Establish visitation routines. Residents who have regular visitors and active family members are less likely to be abused.

  • Stagger family and friends' visits at different times, including mealtimes, nights and weekends, to make sure there are eyes and ears on all aspects of the residents' lives.
  • If possible, place a video camera in the room that is connected to a family member's home.
  • Most nursing homes are required by law to allow families to form family councils that can meet privately in the facility to talk freely among themselves and present concerns or complaints to the staff.

Participate in plan of care. The law requires that each resident have an individualized plan of care (what care is to be provided and how it will be provided) that is developed at the time of admission and reassessed quarterly or whenever there is a change in their condition. Residents, their families and other representatives should participate in these meetings.

Learn the signs of abuse. Educating yourself and family members on the following signs of abuse can help minimize the potential for harm.

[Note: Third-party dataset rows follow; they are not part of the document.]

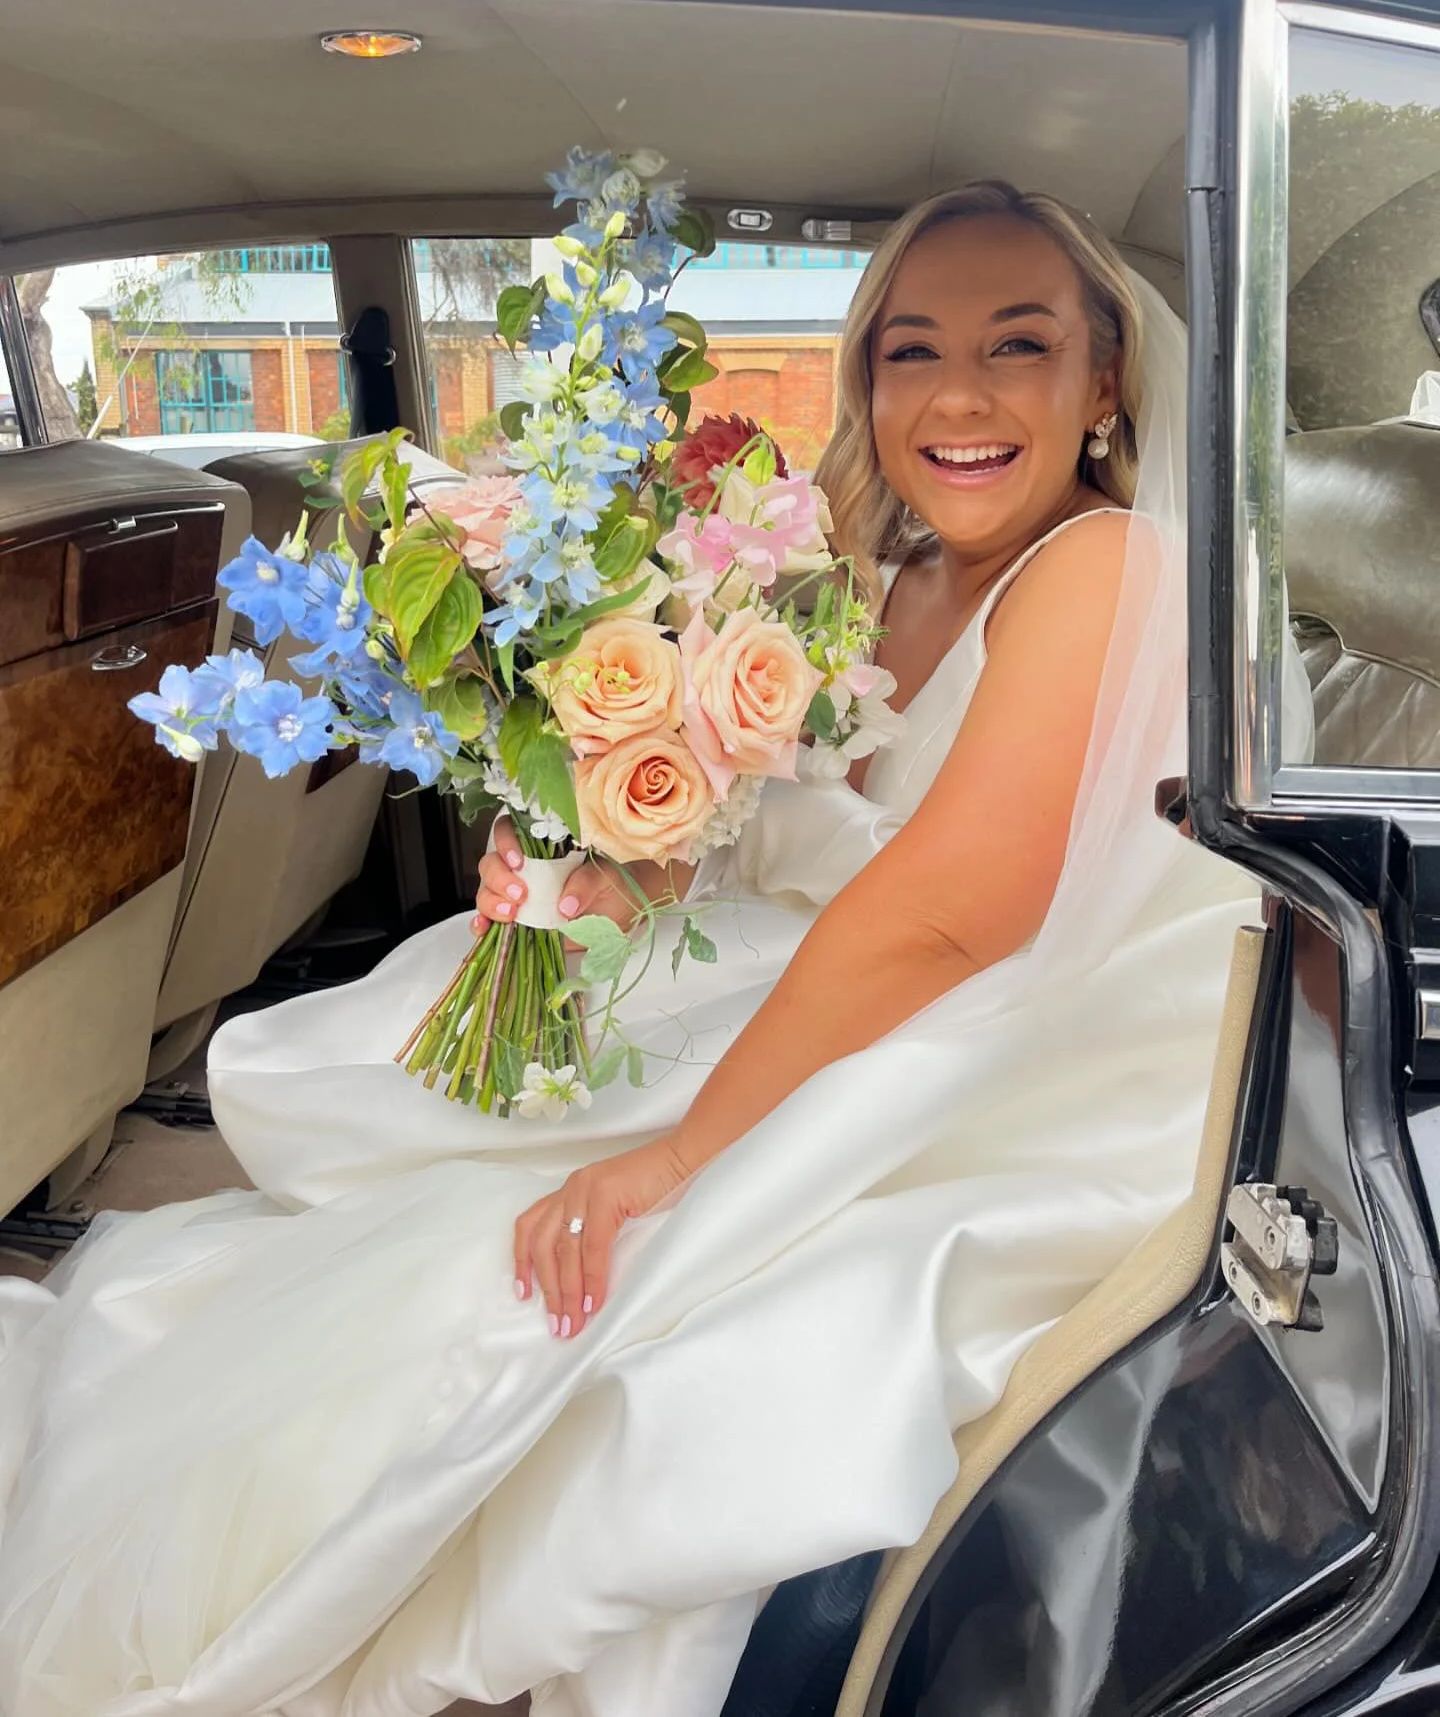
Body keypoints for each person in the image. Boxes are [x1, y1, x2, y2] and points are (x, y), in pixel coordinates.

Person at [0, 182, 1281, 1717]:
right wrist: (596, 865)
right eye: (910, 350)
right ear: (864, 379)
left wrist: (672, 1167)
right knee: (439, 1130)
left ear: (1106, 384)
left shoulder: (1109, 570)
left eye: (1020, 346)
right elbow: (789, 835)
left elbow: (945, 915)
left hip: (1004, 1055)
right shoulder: (885, 580)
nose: (958, 395)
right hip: (866, 991)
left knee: (549, 1287)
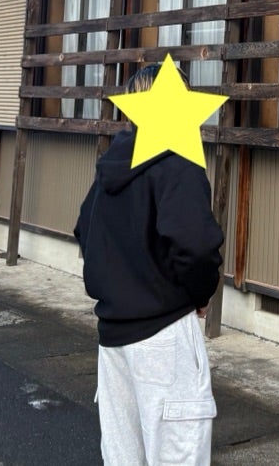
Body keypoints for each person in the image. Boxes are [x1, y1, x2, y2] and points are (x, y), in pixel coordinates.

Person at [75, 62, 224, 466]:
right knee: (177, 453)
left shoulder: (112, 165)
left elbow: (84, 229)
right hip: (164, 332)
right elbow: (196, 247)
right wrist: (200, 295)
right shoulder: (177, 160)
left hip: (114, 338)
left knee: (124, 456)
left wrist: (117, 283)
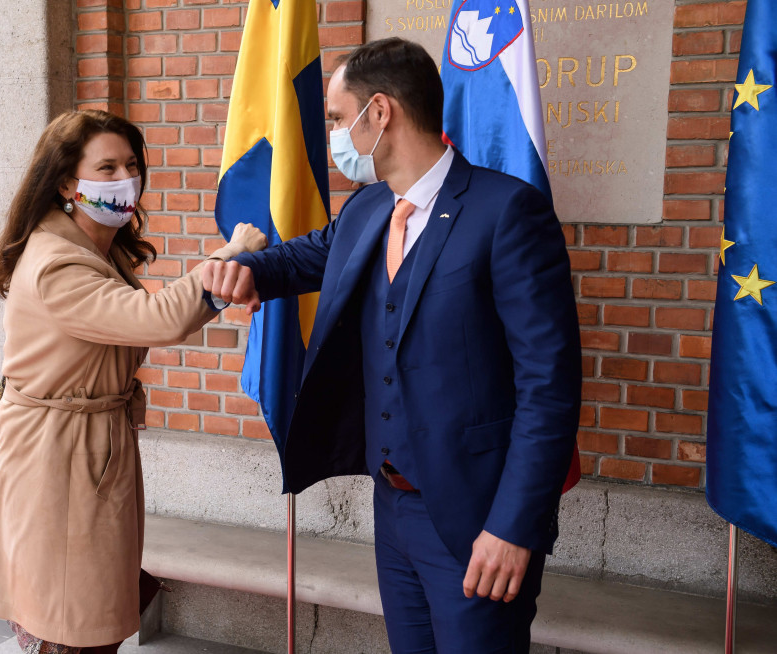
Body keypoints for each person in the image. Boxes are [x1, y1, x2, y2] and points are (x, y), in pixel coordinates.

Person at [203, 38, 581, 653]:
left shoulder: (508, 211)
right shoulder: (370, 207)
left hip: (477, 518)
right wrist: (246, 271)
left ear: (379, 113)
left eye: (335, 117)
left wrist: (513, 527)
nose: (332, 132)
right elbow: (309, 256)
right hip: (393, 509)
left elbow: (550, 387)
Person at [0, 109, 266, 654]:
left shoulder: (91, 247)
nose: (123, 179)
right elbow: (155, 319)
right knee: (68, 620)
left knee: (85, 606)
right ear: (66, 182)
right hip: (58, 456)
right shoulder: (58, 262)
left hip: (85, 446)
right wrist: (224, 261)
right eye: (105, 168)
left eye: (131, 165)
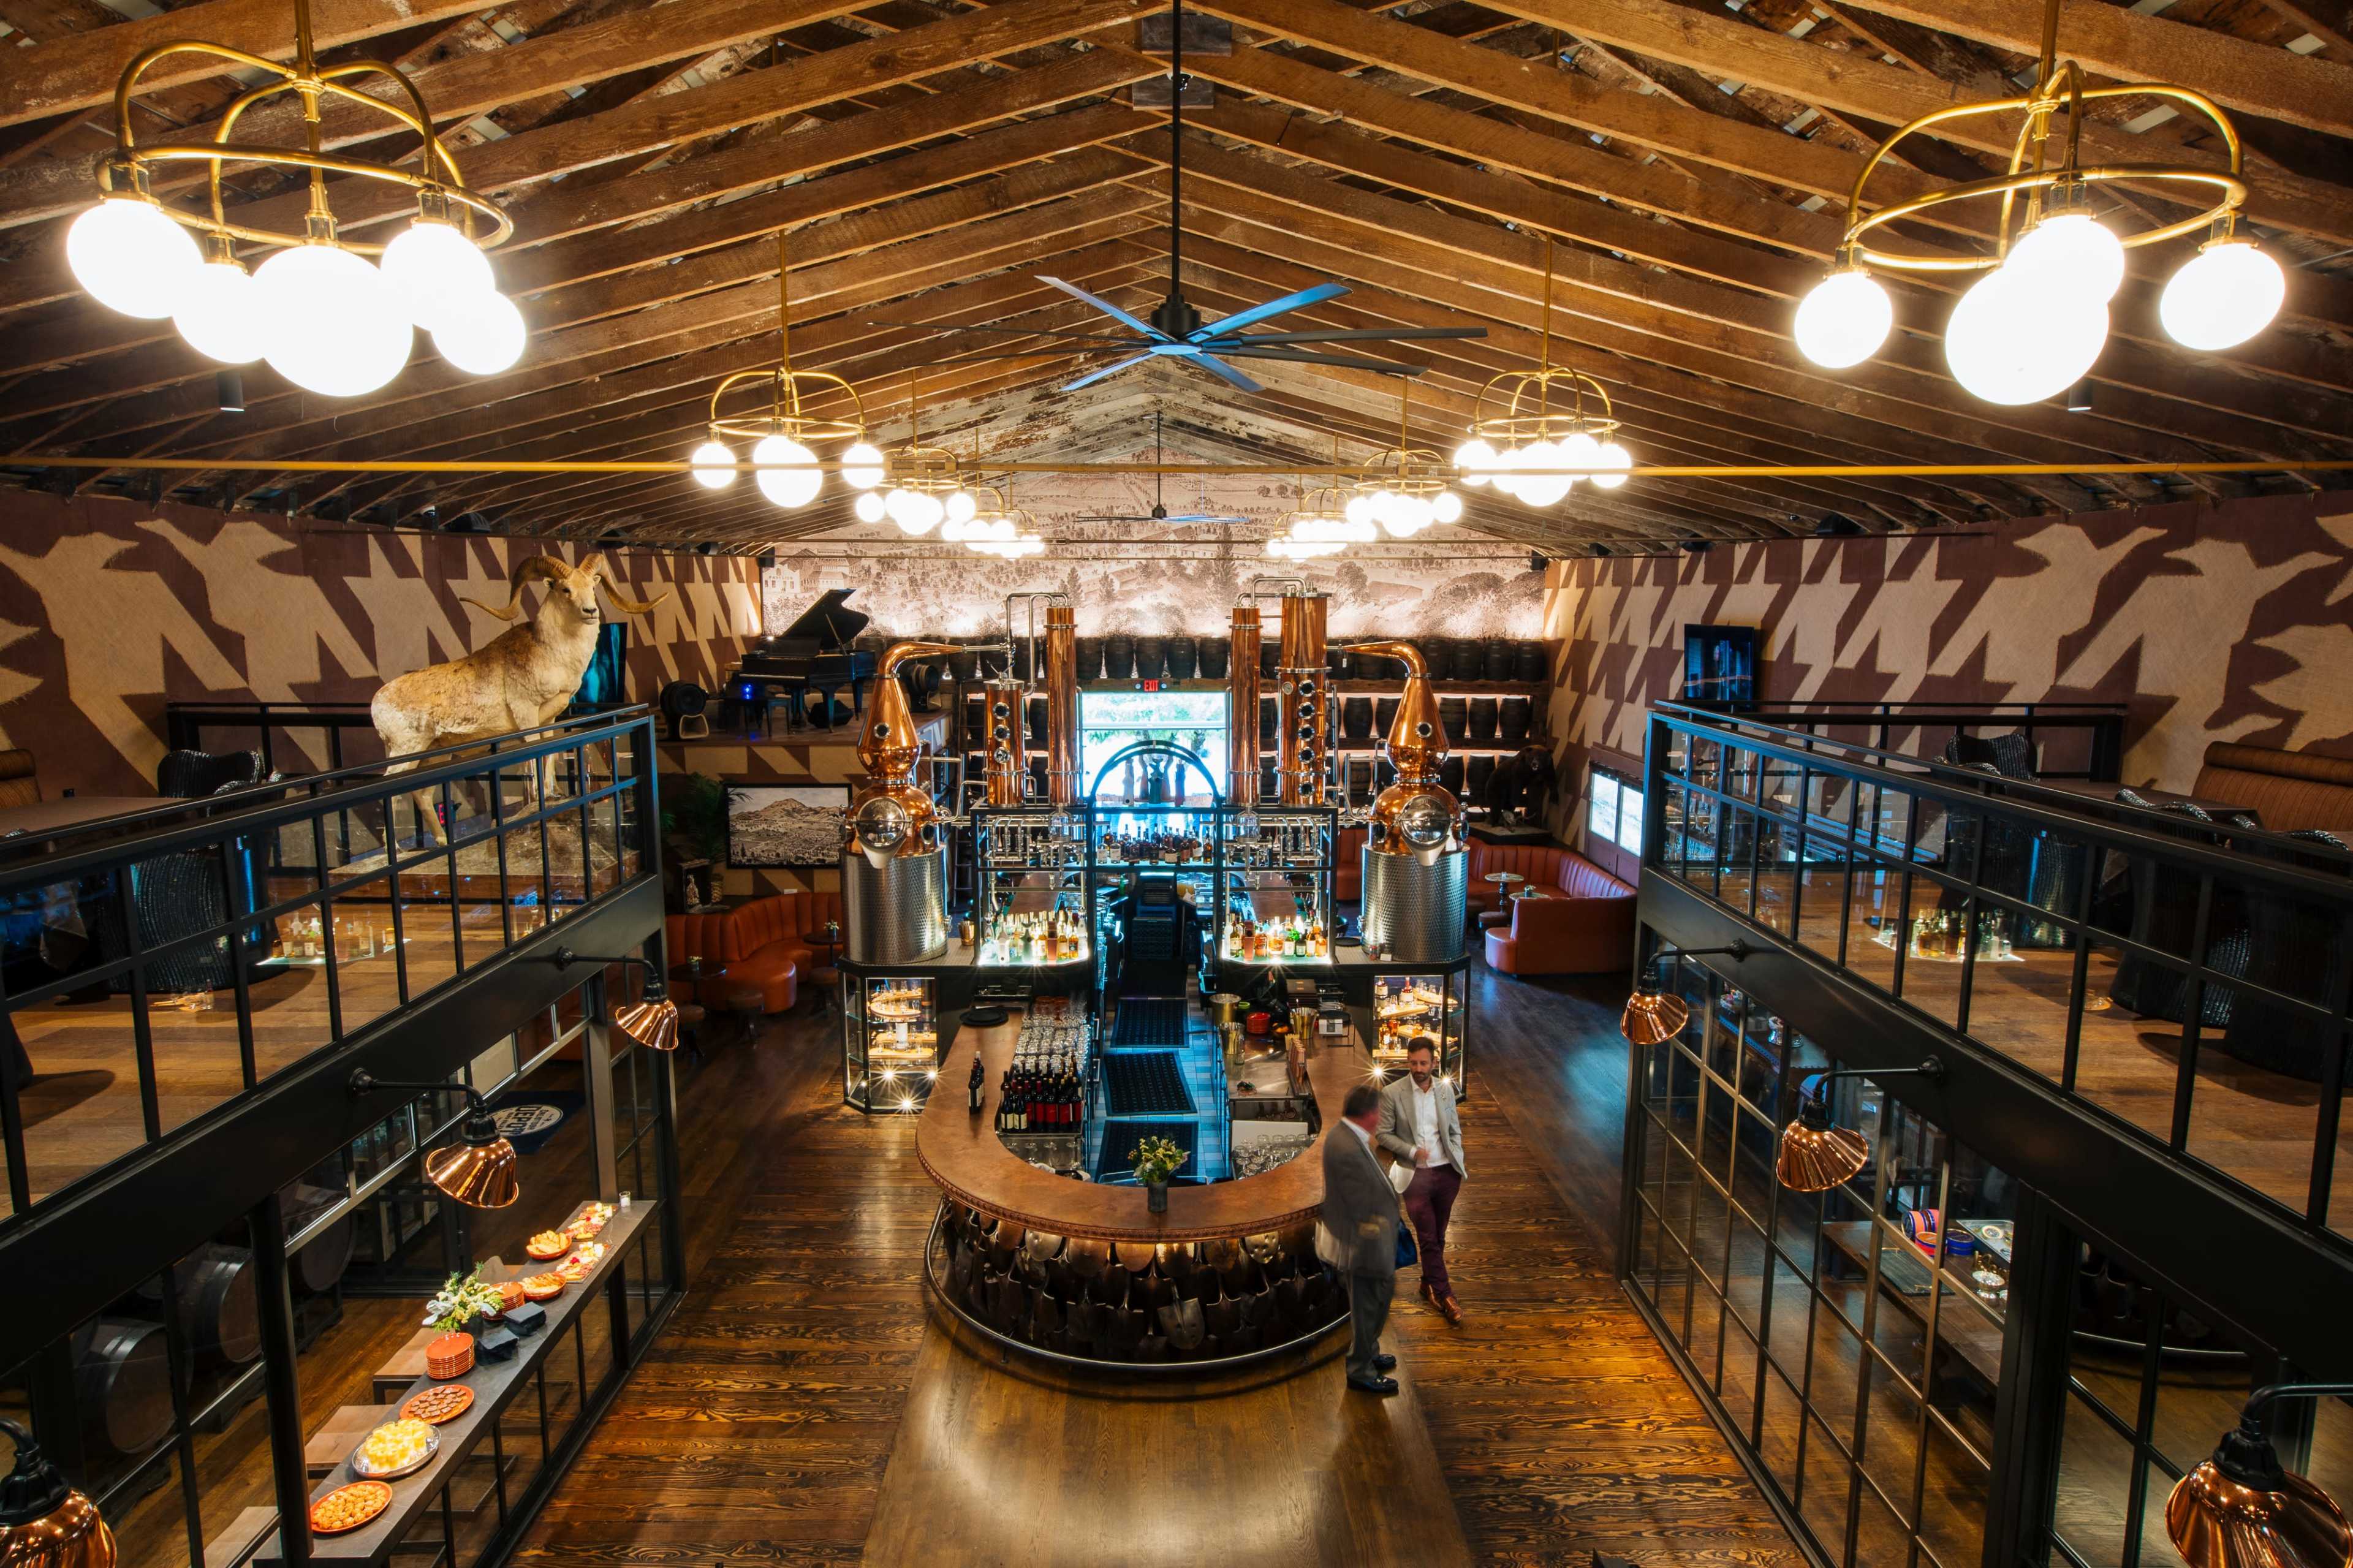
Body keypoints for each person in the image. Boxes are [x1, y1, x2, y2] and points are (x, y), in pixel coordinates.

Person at [1318, 1080, 1401, 1394]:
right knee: (1368, 1308)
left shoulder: (1350, 1136)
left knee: (1375, 1303)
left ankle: (1369, 1354)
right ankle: (1361, 1370)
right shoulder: (1346, 1148)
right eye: (1378, 1112)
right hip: (1365, 1246)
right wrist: (1377, 1237)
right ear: (1368, 1114)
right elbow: (1358, 1205)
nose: (1380, 1117)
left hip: (1373, 1242)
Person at [1377, 1036, 1467, 1325]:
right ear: (1408, 1061)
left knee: (1439, 1236)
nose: (1418, 1068)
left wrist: (1458, 1156)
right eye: (1413, 1063)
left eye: (1424, 1063)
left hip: (1446, 1173)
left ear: (1434, 1062)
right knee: (1428, 1237)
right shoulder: (1392, 1093)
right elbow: (1382, 1134)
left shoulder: (1445, 1091)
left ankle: (1427, 1283)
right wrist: (1413, 1151)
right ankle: (1446, 1294)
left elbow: (1454, 1130)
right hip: (1414, 1175)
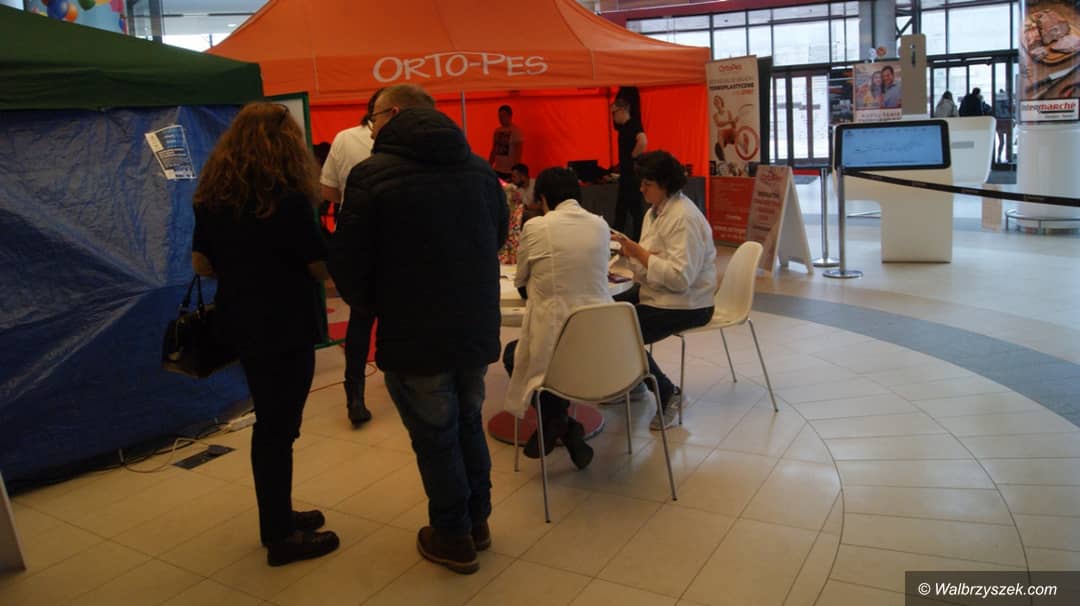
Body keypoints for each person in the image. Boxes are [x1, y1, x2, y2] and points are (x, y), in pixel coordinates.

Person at [328, 84, 508, 575]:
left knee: (435, 436)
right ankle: (477, 522)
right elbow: (496, 237)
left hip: (413, 330)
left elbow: (348, 261)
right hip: (473, 324)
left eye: (372, 118)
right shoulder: (479, 170)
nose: (370, 129)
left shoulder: (371, 176)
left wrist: (377, 303)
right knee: (467, 422)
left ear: (393, 113)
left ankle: (452, 535)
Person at [191, 102, 340, 567]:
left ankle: (278, 517)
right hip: (288, 323)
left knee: (271, 423)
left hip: (242, 322)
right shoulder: (289, 201)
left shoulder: (211, 198)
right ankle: (280, 536)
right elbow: (319, 268)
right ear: (286, 145)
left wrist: (242, 269)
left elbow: (201, 264)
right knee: (278, 429)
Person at [502, 167, 612, 470]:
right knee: (556, 356)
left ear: (543, 198)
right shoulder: (600, 225)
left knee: (513, 355)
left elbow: (521, 281)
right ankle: (565, 426)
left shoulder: (536, 227)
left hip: (556, 346)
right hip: (602, 344)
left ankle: (559, 422)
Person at [611, 150, 717, 430]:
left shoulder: (684, 218)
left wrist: (639, 253)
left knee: (620, 330)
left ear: (665, 184)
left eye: (648, 184)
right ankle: (634, 380)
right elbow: (652, 262)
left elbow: (681, 278)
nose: (641, 189)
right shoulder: (655, 212)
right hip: (660, 291)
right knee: (606, 312)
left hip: (690, 303)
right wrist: (629, 252)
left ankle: (668, 393)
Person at [319, 90, 384, 427]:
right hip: (397, 240)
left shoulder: (344, 138)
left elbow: (328, 192)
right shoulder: (406, 144)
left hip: (356, 239)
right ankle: (401, 380)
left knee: (361, 317)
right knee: (400, 314)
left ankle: (355, 395)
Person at [611, 97, 648, 241]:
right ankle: (618, 238)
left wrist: (633, 156)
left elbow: (643, 140)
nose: (613, 117)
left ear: (622, 110)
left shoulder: (633, 124)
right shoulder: (623, 128)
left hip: (631, 177)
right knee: (623, 210)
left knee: (634, 210)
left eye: (614, 112)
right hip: (626, 175)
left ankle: (639, 239)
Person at [489, 104, 524, 181]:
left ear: (510, 116)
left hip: (509, 171)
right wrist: (489, 165)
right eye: (499, 116)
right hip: (497, 169)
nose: (501, 118)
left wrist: (515, 171)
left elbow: (518, 153)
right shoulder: (497, 131)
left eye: (503, 116)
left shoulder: (516, 131)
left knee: (508, 188)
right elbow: (494, 150)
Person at [712, 95, 736, 161]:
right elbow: (719, 124)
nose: (716, 102)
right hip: (722, 137)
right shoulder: (715, 115)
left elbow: (733, 125)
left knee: (734, 132)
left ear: (721, 101)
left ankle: (744, 146)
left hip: (730, 134)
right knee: (720, 132)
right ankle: (723, 157)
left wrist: (734, 122)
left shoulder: (728, 112)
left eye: (717, 100)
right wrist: (730, 121)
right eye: (715, 101)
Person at [994, 89, 1014, 163]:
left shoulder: (996, 102)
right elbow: (1011, 111)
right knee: (1007, 141)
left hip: (1000, 122)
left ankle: (999, 157)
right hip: (1007, 121)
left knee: (1001, 142)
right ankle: (1008, 157)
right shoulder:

  • Cuts, bruises, scars and unexplained injuries
  • Confusion, agitation and depression
  • Torn, bloody or stained underwear
  • Weight loss, malnutrition and dehydration
  • Unexplained bank withdrawals
  • Missing money or property
  • Pressure sores

If you suspect abuse, it is important to report it immediately to prevent further harm. Learn more about reporting nursing home abuse. If you would like to learn more about different types of nursing home abuse, please refer to our article focusing on this subject.

Contact a Lawyer

Under the law, nursing homes are required to provide services and activities to "attain or maintain the highest practicable physical, mental, and psychosocial well-being of each resident in accordance with a written plan of care." If you or your family member has been injured or is experiencing medical issues in a nursing home setting, an attorney can review the circumstances surrounding the injury to determine if your loved one and your family may have grounds for a nursing home abuse lawsuit seeking monetary compensation.

Did You Know?

Placing a picture of a resident on his or her medication chart will reduce the possibility of medication errors.


According to a recent government study, it takes nursing assistants a minimum of 2.8 to 3.2 hours per day to provide essential services such as dressing and grooming, exercising, feeding, toileting, changing wet clothes, and repositioning.